» **ACTIVITY**: Pick up the blog comment thread below from where it stops and continue it.

» **SUPPLIED TEXT**:
« New day, new way | Main | Wall street and Ulla rebound »

January 21, 2008

Comments

Sydney

"Life is short. So I am not really ready to be unhappy for very much longer. And if all that means I am not "tough enough", so what !"

This resonates with me, because I stayed in a job that made me sick for 5 years simply because I didn't want to admit defeat. For a while I thought that *I* wasn't cut out for *that* job, until I reluctantly took the same job with a new company and found out that I could enjoy my work.

I won't give any advice, as it might interfere with your intuition. I'm excited to see what's next!

laura @ cucina testa rossa

hang in there cherie! i feel your pain!

Iris

Konkret helfen kann es nicht, aber vielleicht heben all diese mitfühlenden und ermutigenden Kommentare ein wenig Deine Moral - selbst wenn sie, wie bei mir, von "wildfremden" Menschen kommen.

» **INPUT DATA**:
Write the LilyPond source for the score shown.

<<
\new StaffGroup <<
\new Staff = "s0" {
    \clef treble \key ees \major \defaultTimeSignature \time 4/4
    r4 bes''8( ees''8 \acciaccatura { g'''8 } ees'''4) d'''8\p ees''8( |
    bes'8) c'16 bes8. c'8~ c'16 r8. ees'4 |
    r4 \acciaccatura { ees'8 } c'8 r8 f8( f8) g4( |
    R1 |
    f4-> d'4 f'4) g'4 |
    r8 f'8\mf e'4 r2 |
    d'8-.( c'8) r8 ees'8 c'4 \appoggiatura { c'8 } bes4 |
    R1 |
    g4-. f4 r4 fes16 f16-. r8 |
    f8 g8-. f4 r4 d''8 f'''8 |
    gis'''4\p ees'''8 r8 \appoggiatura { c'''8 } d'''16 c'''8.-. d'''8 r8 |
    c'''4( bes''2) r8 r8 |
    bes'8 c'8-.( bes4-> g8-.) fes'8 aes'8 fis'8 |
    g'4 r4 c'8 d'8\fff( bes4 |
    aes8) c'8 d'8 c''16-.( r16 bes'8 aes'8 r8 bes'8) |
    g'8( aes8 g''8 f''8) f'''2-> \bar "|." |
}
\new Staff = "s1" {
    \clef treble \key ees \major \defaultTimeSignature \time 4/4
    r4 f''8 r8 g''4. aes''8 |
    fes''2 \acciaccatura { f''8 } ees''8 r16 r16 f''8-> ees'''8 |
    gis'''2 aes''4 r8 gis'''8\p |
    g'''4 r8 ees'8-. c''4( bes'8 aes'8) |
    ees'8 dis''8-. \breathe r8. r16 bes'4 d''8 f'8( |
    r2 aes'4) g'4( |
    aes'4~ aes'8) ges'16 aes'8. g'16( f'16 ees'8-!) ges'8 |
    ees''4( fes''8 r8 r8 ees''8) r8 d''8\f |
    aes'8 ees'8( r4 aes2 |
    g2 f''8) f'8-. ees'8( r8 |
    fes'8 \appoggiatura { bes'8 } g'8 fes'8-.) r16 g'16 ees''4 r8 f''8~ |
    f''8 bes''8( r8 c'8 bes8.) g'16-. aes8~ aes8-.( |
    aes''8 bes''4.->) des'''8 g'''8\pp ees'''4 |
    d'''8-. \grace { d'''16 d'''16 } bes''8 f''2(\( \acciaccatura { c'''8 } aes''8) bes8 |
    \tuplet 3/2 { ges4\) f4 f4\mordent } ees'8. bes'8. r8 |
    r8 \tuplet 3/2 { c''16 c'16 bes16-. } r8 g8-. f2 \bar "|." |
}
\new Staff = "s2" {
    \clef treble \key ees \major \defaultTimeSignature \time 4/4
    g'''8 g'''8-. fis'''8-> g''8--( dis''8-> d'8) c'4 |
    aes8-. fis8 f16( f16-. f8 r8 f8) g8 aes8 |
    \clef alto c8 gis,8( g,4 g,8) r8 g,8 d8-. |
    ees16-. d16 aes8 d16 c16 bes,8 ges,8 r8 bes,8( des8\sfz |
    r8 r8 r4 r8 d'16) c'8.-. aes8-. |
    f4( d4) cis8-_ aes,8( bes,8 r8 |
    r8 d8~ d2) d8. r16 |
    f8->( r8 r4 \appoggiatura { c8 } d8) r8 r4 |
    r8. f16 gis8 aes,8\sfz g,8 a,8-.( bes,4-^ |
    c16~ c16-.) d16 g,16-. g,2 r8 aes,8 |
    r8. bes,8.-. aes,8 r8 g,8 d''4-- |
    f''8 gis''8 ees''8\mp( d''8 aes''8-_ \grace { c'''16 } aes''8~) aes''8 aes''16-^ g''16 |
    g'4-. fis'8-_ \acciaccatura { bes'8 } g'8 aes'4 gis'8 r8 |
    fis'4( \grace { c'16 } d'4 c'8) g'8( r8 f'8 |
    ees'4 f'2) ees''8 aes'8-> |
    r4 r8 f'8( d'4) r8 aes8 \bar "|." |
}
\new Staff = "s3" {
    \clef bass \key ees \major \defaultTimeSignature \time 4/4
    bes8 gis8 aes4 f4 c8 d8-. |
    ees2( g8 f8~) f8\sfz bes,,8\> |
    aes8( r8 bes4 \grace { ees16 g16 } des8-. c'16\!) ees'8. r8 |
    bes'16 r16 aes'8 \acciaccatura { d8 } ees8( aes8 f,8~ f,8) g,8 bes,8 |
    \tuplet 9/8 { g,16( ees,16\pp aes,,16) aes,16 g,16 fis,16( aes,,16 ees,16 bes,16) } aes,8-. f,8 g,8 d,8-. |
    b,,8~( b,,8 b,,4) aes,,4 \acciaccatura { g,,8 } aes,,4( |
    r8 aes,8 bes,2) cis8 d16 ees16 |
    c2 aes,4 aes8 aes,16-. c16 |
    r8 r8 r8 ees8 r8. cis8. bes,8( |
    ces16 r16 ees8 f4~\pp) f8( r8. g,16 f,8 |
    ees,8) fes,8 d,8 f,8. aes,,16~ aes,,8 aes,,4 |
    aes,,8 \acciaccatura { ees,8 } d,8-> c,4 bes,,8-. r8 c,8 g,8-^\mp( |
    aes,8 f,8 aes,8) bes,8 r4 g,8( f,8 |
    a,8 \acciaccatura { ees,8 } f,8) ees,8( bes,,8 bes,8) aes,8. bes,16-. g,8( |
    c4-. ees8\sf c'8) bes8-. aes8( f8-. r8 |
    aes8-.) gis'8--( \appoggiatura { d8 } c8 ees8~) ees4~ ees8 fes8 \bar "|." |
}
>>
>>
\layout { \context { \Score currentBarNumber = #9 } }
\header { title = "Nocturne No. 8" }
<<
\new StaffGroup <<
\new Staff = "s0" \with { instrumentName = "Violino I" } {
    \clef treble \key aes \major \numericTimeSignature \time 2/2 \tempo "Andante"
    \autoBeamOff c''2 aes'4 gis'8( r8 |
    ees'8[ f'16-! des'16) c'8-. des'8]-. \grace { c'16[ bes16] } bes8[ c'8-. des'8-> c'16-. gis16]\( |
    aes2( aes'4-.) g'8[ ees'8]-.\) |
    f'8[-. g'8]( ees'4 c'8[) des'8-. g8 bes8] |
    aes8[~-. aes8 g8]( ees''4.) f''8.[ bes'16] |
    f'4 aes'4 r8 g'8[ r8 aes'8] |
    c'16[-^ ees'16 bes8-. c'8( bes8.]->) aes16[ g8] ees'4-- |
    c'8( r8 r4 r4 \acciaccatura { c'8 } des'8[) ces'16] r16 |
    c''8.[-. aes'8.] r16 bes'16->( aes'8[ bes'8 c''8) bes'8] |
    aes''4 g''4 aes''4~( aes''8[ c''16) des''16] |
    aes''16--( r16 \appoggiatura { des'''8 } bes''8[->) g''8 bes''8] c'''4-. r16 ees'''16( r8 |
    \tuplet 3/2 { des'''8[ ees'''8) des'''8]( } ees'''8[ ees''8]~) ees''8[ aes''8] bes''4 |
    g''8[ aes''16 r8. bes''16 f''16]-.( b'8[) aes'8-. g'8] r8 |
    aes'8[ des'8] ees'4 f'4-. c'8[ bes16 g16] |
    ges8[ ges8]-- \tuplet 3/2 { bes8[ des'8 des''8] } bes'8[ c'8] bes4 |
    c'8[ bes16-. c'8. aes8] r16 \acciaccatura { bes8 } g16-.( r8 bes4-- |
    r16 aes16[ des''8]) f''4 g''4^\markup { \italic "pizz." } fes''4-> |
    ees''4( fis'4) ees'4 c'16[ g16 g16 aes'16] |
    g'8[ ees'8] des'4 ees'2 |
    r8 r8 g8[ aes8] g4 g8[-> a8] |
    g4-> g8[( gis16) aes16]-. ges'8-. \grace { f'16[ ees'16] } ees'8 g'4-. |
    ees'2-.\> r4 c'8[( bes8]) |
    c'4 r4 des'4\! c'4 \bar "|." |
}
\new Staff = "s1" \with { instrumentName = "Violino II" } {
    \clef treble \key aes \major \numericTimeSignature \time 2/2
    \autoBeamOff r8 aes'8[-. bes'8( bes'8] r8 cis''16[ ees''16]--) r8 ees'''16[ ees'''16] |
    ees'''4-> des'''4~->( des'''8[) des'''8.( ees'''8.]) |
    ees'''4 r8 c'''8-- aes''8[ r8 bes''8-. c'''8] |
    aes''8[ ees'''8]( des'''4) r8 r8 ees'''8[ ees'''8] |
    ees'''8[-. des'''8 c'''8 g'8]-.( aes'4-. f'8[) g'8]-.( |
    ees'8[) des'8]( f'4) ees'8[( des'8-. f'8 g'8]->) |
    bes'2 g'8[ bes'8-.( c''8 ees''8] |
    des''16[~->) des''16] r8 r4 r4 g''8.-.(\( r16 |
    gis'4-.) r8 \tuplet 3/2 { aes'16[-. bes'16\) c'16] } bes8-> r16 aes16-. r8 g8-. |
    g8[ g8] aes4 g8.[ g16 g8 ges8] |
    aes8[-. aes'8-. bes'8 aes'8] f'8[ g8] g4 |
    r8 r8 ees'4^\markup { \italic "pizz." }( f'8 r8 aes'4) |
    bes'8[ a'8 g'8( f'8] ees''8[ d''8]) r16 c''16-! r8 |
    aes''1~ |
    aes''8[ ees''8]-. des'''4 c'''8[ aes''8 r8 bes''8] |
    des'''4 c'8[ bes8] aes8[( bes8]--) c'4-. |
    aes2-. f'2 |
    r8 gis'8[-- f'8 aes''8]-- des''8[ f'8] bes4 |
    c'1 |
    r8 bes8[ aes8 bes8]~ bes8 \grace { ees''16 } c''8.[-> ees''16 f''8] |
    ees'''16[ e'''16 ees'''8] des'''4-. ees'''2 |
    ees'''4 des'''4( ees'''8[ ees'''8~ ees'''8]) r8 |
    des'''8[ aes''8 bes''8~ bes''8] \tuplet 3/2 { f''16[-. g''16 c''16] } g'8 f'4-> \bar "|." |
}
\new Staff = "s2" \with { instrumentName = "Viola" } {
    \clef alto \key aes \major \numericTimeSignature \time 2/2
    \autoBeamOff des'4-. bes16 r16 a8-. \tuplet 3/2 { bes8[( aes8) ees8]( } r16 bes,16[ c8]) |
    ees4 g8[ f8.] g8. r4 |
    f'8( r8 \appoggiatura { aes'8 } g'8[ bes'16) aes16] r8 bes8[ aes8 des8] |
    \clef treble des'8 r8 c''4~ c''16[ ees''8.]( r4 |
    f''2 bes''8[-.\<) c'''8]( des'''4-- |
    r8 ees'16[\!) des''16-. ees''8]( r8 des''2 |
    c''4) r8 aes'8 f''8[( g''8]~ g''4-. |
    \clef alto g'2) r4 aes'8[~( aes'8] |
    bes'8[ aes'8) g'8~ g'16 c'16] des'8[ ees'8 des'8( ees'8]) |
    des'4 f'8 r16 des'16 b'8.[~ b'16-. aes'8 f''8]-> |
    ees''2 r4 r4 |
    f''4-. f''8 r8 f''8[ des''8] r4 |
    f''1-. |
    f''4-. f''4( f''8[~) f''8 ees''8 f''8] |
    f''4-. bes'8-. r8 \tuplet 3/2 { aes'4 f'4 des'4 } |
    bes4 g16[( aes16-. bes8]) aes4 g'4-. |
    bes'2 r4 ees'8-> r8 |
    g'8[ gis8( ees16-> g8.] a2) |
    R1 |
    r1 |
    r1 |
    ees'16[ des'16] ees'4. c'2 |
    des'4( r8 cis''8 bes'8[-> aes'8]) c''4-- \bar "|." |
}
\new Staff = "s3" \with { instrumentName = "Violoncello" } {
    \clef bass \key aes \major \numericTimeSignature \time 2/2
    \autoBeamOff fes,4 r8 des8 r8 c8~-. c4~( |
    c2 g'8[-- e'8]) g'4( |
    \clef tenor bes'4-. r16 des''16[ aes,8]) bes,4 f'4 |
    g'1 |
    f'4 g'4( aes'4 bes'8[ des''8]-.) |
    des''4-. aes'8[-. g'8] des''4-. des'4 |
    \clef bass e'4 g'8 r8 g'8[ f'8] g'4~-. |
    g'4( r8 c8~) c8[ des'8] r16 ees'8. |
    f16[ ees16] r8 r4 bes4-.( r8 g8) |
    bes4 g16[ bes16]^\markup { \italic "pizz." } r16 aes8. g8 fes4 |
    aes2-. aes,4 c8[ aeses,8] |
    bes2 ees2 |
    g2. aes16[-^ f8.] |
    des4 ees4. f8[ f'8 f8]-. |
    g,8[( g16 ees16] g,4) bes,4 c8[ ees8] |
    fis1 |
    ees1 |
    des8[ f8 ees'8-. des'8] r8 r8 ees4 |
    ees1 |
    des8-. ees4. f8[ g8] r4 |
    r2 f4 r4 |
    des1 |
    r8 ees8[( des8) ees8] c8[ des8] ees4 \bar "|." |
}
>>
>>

» **RESPONSE TO THE TASK**:
Ich habe Deine "ras le bol" posts nachts während meiner kurzen Deutschlandreise gelesen. Jetzt bin ich wieder im sonnigen Süden und kriege langsam wieder die Füsse auf die Erde. Es war sicher eine mutige Entscheidung, die viel in Deinem Leben verändert hat. Ich habe auch mit Ende 30 erst die Weinbauschule hier unten besucht und dann mein kleines Weingut gegründet, kann mir also die Veränderungen gut vorstellen. Der Aufbau, von Rodung über Pflanzung, ersten (von Wildschweinen verwüsteten)Ernten bis zur ersten Flaschenabfüllung war lang. Der Weg bis zum Verkauf der Flaschenund dem Aufbau eines kleinen Kundenkreises nochmal eine Etappe, die viel Energie voraussetzt und neue Abhängigkeiten lehrt. Il ne suffit pas de faire, il faut aussi le faire savoir....
Die Selbstständigkeit hat natürlich den Vorteil, dass man nicht von der Arbeitsatmosphäre unter schwierigen Kollegen und Vorgesetzten abhängig ist - für mich sehr wichtig, ein Stück Freiheit. Aber dafür muss man auch alle Schwierigkeiten selber meistern, trägt die gesamte Verantwortung (einschließlich der, ständig den inneren Schweinehund zu überwinden) - und muss alle Rückschläge, inkl. der finanziellen Auswirkungen, selber einstecken.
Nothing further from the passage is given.